The company emphasized that the FDA’s decision to grant the CNPV voucher reflects growing recognition of the importance of accelerating therapies for difficult-to-treat cancers and other conditions with few or no effective treatment options.

FDA’s National Priority Voucher: A New Pathway for Urgent Health Innovations

The CNPV pilot program, introduced by the FDA Commissioner’s office, is part of the agency’s broader mission to accelerate access to medicines that address U.S. health security and equity priorities. The program provides selected companies with regulatory advantages such as priority access to FDA consultations and an expedited review process for future applications of the same investigational product.

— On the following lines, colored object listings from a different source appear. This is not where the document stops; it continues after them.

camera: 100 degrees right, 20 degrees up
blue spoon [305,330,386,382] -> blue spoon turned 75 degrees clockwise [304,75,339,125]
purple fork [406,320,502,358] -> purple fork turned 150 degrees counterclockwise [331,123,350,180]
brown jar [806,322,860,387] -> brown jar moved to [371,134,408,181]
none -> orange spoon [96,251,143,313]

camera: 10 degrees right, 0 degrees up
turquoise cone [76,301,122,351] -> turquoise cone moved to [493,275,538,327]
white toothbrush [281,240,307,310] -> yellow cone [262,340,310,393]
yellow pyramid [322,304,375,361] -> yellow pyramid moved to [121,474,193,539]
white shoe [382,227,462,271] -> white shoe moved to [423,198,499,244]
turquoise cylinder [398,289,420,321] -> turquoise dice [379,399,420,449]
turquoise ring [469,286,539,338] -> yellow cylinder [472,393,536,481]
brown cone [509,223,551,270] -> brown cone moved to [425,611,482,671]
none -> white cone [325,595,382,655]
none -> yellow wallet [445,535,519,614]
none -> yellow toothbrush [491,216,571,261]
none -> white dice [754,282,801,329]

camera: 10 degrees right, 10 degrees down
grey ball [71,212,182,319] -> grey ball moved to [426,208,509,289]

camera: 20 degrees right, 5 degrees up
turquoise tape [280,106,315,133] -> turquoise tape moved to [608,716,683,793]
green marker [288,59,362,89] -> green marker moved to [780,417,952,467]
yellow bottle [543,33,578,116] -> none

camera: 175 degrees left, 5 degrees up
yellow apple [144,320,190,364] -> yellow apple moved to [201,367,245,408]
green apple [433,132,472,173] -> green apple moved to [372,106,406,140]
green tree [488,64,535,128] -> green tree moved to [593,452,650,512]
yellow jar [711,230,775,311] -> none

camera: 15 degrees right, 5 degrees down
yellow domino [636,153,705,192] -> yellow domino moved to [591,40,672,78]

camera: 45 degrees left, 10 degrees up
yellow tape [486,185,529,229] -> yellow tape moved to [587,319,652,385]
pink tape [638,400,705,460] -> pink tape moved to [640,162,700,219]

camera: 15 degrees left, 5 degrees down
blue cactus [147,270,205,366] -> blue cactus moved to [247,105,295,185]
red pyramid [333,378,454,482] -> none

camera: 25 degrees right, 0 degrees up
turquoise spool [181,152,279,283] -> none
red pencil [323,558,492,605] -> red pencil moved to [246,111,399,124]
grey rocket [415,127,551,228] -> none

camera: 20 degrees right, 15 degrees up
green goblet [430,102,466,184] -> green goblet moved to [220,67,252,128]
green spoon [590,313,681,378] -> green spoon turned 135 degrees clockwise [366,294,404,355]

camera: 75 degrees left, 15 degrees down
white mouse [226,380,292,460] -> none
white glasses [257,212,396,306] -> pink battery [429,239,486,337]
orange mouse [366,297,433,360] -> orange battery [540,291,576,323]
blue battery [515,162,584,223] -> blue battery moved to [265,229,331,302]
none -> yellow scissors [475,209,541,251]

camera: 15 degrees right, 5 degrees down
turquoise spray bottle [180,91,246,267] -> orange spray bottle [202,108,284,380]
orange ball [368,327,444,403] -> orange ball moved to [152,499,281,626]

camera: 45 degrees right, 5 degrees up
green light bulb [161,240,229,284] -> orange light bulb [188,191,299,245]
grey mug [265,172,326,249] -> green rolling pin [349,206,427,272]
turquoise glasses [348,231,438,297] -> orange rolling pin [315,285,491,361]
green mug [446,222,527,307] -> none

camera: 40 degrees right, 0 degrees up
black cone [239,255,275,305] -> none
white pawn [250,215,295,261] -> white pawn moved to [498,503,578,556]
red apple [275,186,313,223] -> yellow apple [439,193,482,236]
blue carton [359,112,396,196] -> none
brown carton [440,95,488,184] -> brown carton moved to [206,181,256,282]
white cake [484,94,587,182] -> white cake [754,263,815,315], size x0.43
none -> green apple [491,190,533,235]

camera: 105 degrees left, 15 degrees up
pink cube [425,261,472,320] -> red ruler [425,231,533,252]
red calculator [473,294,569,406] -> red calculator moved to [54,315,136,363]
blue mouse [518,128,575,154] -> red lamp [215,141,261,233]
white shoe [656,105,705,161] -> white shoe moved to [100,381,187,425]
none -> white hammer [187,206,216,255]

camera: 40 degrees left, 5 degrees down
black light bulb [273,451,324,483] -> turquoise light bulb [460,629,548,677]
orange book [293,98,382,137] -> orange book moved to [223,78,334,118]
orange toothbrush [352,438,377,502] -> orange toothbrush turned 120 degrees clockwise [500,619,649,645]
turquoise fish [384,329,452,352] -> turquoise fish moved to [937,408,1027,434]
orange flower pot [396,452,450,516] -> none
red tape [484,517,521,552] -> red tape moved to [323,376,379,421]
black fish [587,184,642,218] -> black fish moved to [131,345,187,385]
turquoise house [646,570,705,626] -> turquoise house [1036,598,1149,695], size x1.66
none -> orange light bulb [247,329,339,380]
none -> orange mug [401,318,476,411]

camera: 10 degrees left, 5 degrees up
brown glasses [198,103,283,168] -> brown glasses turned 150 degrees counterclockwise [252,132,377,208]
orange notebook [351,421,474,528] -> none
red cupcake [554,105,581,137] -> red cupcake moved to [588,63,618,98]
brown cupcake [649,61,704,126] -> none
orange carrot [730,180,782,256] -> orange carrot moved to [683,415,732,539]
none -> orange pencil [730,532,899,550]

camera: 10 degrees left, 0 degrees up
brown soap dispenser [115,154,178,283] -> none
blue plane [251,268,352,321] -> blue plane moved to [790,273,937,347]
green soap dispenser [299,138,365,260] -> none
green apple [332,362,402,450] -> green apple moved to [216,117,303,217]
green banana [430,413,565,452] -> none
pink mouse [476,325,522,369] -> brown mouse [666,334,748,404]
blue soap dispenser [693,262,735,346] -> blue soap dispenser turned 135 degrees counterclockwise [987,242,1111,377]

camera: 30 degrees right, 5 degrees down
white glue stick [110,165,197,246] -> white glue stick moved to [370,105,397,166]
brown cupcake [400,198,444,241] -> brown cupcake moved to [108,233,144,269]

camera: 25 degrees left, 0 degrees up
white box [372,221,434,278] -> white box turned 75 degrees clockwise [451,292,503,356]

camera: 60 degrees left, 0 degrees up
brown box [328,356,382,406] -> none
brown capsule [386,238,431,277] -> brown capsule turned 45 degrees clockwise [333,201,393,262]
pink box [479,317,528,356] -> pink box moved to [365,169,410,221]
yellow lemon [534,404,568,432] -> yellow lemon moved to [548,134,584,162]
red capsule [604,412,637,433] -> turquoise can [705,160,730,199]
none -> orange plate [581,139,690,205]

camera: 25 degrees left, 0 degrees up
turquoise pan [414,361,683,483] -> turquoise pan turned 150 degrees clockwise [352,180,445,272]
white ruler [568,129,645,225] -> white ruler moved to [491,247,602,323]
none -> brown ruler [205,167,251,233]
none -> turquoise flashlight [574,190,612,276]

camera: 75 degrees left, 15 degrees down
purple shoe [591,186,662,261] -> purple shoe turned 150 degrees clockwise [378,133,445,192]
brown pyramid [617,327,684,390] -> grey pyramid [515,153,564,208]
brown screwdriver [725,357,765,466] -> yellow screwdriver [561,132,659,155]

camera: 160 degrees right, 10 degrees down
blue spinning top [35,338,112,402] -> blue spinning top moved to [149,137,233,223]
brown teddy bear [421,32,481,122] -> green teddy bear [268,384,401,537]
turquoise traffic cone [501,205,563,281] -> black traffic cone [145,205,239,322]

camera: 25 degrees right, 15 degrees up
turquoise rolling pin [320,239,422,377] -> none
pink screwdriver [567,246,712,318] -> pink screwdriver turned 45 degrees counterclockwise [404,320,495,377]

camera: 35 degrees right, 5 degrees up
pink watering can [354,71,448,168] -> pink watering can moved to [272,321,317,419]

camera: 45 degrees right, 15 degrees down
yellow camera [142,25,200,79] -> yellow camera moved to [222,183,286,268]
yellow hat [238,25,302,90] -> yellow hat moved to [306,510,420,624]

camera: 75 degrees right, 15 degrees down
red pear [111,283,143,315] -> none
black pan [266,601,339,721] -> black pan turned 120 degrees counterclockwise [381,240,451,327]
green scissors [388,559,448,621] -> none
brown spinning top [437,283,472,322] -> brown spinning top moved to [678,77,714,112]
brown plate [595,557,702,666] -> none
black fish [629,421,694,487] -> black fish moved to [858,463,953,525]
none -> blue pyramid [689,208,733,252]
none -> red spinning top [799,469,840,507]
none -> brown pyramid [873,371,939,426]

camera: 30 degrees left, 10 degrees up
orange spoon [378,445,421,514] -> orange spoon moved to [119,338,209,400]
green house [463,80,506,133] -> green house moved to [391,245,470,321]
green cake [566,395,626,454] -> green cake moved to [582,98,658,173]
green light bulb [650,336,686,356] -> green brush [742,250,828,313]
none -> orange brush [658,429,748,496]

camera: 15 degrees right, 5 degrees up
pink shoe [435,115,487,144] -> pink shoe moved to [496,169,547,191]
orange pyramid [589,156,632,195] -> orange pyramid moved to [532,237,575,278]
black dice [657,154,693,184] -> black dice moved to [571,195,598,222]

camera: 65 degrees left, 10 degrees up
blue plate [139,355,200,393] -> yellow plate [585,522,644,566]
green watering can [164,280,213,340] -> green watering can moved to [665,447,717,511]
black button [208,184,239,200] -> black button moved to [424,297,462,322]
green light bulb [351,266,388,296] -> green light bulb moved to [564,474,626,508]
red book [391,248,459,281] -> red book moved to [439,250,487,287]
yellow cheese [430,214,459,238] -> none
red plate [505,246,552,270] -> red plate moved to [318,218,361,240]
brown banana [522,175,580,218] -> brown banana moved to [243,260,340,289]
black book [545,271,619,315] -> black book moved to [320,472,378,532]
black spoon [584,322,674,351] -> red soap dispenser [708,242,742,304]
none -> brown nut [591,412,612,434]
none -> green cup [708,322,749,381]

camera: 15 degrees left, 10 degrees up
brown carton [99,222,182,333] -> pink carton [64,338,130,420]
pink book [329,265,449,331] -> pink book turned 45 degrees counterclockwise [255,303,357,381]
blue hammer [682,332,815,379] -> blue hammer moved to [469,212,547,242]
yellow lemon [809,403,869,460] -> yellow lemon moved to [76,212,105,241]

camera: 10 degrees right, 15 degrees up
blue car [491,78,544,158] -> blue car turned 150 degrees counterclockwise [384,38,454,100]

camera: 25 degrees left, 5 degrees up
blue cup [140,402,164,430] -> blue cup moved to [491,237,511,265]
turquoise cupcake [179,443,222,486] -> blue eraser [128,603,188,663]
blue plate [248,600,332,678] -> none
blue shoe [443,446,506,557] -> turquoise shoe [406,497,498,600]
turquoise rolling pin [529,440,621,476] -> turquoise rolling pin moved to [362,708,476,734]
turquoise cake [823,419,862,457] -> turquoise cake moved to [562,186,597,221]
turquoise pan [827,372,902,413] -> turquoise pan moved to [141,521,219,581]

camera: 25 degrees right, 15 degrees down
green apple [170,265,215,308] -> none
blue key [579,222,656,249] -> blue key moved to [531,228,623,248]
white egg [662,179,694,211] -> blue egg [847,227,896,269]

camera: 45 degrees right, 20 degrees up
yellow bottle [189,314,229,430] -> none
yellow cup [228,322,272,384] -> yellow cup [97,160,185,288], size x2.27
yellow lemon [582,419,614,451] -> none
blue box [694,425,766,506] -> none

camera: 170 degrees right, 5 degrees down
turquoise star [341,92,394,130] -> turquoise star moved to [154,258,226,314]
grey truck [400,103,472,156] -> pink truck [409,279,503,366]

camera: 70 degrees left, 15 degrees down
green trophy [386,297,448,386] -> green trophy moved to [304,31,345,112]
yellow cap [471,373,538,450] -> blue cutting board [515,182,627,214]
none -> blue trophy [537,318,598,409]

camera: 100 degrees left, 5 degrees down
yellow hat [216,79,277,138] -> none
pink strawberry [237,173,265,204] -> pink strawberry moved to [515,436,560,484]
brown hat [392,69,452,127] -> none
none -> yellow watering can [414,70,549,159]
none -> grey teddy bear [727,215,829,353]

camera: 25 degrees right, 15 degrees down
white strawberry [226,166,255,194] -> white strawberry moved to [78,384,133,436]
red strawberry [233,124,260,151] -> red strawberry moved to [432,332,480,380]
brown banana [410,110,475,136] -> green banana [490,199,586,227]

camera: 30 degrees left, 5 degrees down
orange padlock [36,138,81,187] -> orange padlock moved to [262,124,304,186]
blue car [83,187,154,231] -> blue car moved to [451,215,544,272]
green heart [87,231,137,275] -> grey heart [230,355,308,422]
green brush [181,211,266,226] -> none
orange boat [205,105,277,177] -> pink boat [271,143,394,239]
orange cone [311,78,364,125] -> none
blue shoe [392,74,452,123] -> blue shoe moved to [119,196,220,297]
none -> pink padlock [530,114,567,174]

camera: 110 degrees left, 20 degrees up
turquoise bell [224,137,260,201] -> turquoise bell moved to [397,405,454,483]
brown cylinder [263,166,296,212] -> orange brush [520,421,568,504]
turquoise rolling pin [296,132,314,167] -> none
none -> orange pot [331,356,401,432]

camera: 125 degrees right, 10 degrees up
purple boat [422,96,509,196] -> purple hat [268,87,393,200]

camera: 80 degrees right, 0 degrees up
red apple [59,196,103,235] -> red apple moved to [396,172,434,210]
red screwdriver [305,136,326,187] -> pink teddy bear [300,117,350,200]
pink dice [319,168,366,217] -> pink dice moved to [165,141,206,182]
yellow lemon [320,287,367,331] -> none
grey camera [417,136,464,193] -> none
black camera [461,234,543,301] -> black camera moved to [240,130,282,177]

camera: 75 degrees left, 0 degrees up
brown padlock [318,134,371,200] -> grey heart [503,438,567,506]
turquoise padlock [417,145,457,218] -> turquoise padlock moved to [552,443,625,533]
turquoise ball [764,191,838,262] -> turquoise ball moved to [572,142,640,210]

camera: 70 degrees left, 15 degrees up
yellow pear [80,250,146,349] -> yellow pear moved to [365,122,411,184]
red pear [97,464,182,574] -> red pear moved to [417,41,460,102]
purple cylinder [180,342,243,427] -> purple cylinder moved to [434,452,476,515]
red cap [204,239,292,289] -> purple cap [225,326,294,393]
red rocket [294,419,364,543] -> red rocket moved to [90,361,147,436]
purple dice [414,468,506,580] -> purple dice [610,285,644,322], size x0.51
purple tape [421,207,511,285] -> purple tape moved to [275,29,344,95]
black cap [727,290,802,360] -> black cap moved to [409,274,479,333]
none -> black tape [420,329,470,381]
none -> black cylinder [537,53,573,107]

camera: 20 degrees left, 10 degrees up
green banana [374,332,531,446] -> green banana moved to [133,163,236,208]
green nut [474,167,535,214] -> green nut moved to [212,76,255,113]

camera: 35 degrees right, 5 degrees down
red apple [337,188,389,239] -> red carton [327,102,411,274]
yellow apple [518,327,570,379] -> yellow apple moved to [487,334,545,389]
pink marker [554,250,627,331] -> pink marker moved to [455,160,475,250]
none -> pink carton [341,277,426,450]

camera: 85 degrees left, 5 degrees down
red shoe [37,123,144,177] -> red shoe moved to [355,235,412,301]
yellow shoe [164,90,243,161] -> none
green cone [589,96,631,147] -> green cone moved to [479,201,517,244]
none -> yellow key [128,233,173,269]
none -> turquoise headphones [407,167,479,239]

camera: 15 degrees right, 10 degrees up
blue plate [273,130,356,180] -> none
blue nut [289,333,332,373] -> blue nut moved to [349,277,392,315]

By awarding Revolution Medicines this voucher, the FDA is signaling that therapies targeting RAS-driven cancers represent a national health priority—not only because of their high prevalence and lethality but also due to their historical resistance to standard treatments.

While other FDA voucher programs (like the Rare Pediatric Disease or Tropical Disease PRV programs) have generated secondary market activity, the CNPV’s non-transferable nature reinforces its role as a public health accelerator rather than a financial instrument. This distinction ensures that only companies directly engaged in the development of qualifying drugs benefit from the incentive, maintaining a clear alignment between scientific innovation and patient outcomes.